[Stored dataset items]
▼
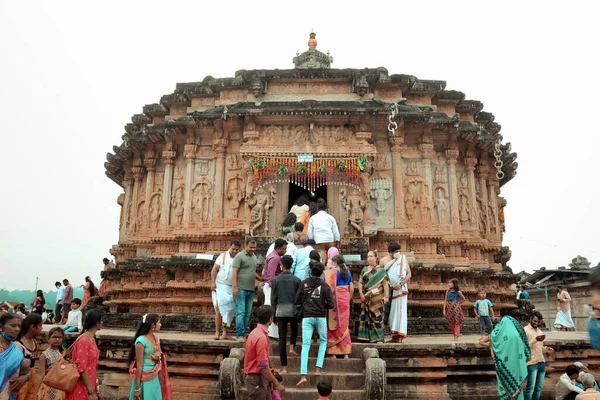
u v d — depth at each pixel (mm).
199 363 10828
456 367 11055
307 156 16750
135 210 21016
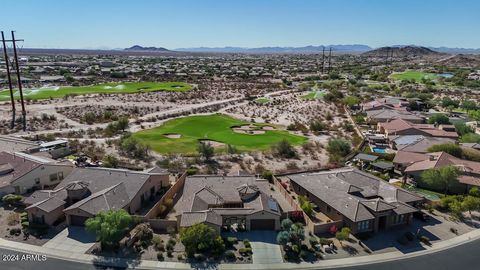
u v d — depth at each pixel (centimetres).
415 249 4631
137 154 7862
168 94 16875
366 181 6172
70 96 15588
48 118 11300
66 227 4909
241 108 14125
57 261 4172
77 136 9438
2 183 5928
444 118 11388
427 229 5159
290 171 7244
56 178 6506
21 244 4509
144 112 12875
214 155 8062
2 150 7425
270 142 9338
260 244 4631
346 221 5047
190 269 4091
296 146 9044
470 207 5425
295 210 5528
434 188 6625
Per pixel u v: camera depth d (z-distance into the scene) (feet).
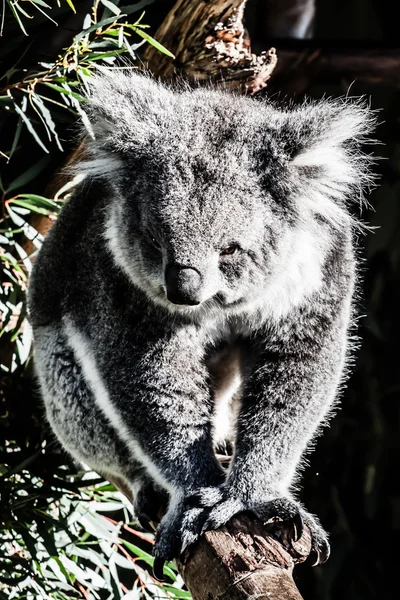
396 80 21.35
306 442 14.43
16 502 17.02
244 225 13.23
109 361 14.52
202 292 12.99
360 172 14.98
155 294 13.87
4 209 18.67
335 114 13.99
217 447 17.25
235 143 13.62
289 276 14.06
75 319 15.92
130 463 15.96
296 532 12.64
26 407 18.31
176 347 14.17
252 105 14.88
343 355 14.75
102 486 17.85
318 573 26.40
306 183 13.99
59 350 16.99
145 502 14.99
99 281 14.97
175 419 14.08
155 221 13.15
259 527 12.70
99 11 21.71
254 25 24.31
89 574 17.25
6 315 18.06
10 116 23.59
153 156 13.69
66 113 21.56
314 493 27.25
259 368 14.42
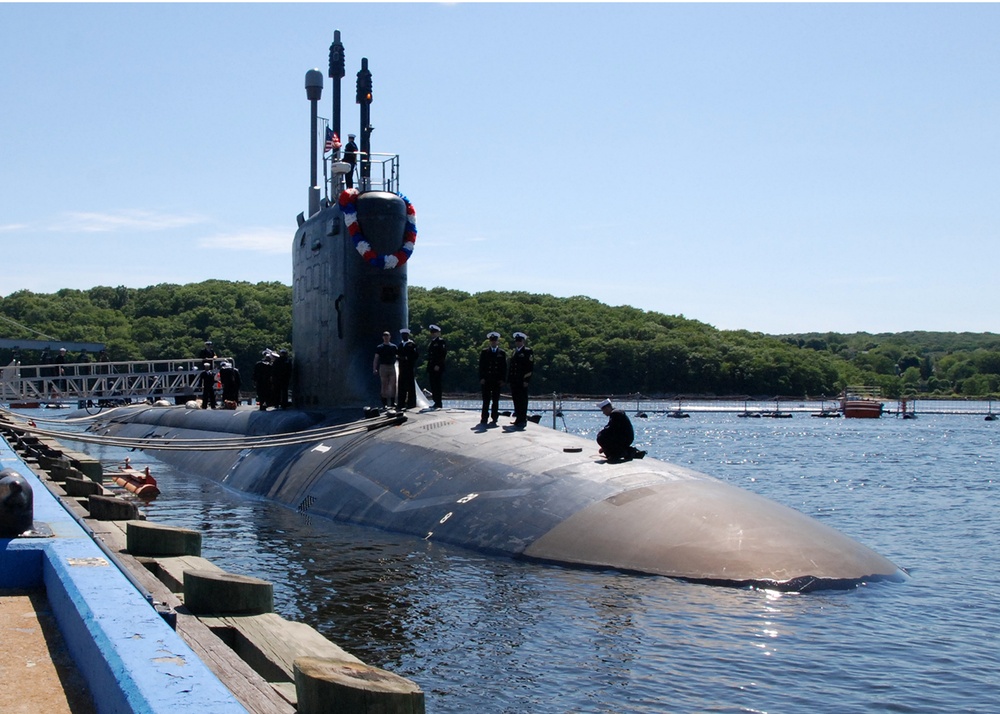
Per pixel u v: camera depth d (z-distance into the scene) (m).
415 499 17.92
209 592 7.22
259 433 26.55
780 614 11.95
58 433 21.83
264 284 158.00
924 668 10.22
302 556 15.88
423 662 10.41
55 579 6.31
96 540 7.36
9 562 6.91
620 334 141.62
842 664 10.29
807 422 99.00
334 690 4.44
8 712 4.61
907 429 84.50
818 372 145.00
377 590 13.48
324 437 21.64
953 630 11.63
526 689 9.56
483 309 145.00
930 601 13.01
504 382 20.30
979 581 14.92
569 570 14.07
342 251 23.45
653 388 136.62
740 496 15.10
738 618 11.77
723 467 44.38
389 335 22.27
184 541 9.19
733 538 13.71
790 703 9.22
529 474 16.73
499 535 15.52
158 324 129.50
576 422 91.38
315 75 26.44
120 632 4.79
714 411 119.00
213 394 36.53
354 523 18.70
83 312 144.00
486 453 18.20
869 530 22.06
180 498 23.81
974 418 111.38
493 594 13.00
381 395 22.41
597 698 9.33
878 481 36.28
▲
• _TASK REQUIREMENTS_
Copy every line of the data that holds the string "into".

• _EXPECTED OUTPUT_
Per pixel u v: camera depth d (z-distance into the scene) (feet).
Per pixel u v: camera depth d (z-distance into the scene) (m).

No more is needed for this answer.